Fifty years after President Truman’s decision to drop atomic bombs on Hiroshima and Nagasaki, an avalanche of speculation surrounding the strategic and moral necessity of doing so has crept into our national discourse. Regrettably, this discussion has shifted attention away from a more pressing topic--the future direction of U.S. nuclear weapons policy.

Throughout the Cold War period, the United States held a two-faced attitude toward nuclear forces. While we relied heavily on these weapons to promote our central security goals, we sought to restrain other countries from acquiring them. Whereas a world of a few nuclear powers appeared extraordinarily dangerous but manageable, the spread of nuclear weapons to many countries did not. President Kennedy’s dire forecast in 1963 of a world in which 15 to 25 nations have the bomb was also his personal nightmare. Arresting the spread of nuclear weapons was an important U.S. aim, underscored by our strong support for the achievement of the nuclear Non-Proliferation Treaty in 1968, and for its permanent extension earlier this year.

→ **Material provided**:

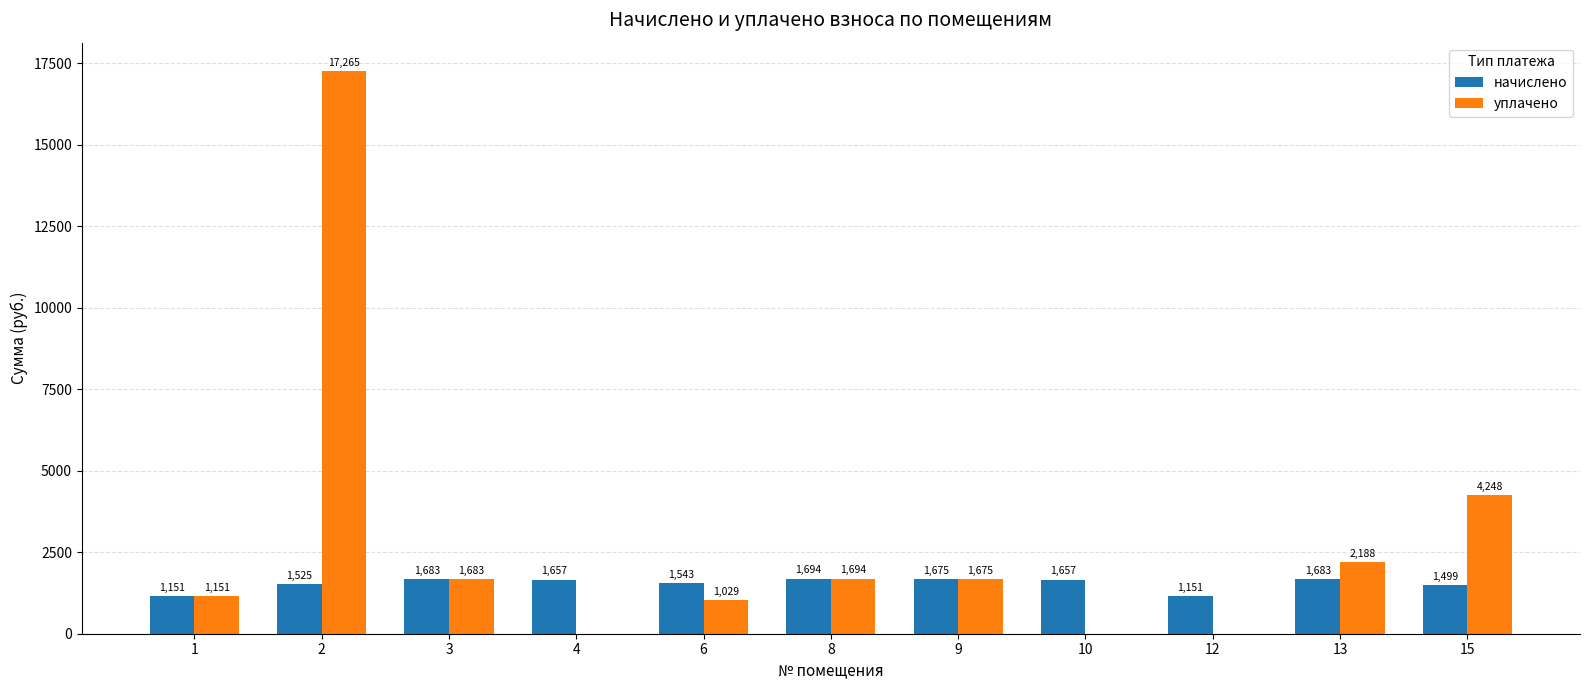

How many values in уплачено are above zero?

8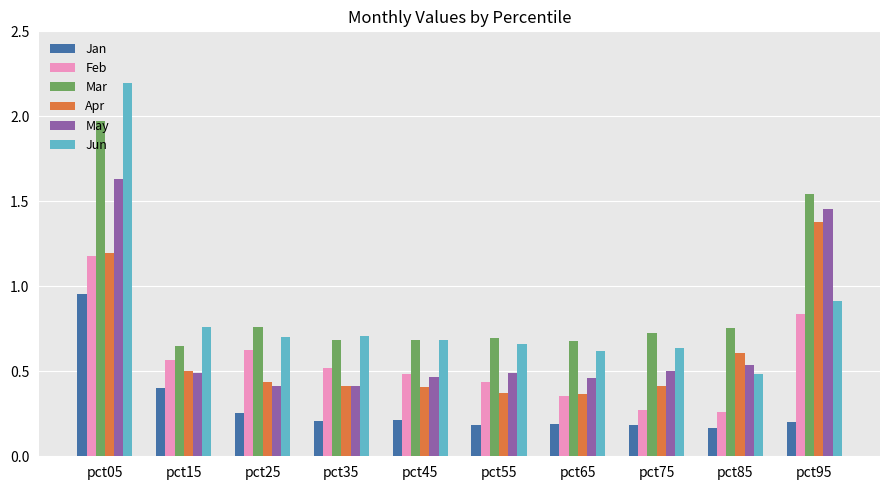

What is the maximum value for Jun?

2.2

→ **Job**:
Output the full passage on U.S. nuclear weapons policy word for word. The material above is separate from the passage on U.S. nuclear weapons policy.

→ **Solution to this problem**:
Fifty years after President Truman’s decision to drop atomic bombs on Hiroshima and Nagasaki, an avalanche of speculation surrounding the strategic and moral necessity of doing so has crept into our national discourse. Regrettably, this discussion has shifted attention away from a more pressing topic--the future direction of U.S. nuclear weapons policy.

Throughout the Cold War period, the United States held a two-faced attitude toward nuclear forces. While we relied heavily on these weapons to promote our central security goals, we sought to restrain other countries from acquiring them. Whereas a world of a few nuclear powers appeared extraordinarily dangerous but manageable, the spread of nuclear weapons to many countries did not. President Kennedy’s dire forecast in 1963 of a world in which 15 to 25 nations have the bomb was also his personal nightmare. Arresting the spread of nuclear weapons was an important U.S. aim, underscored by our strong support for the achievement of the nuclear Non-Proliferation Treaty in 1968, and for its permanent extension earlier this year.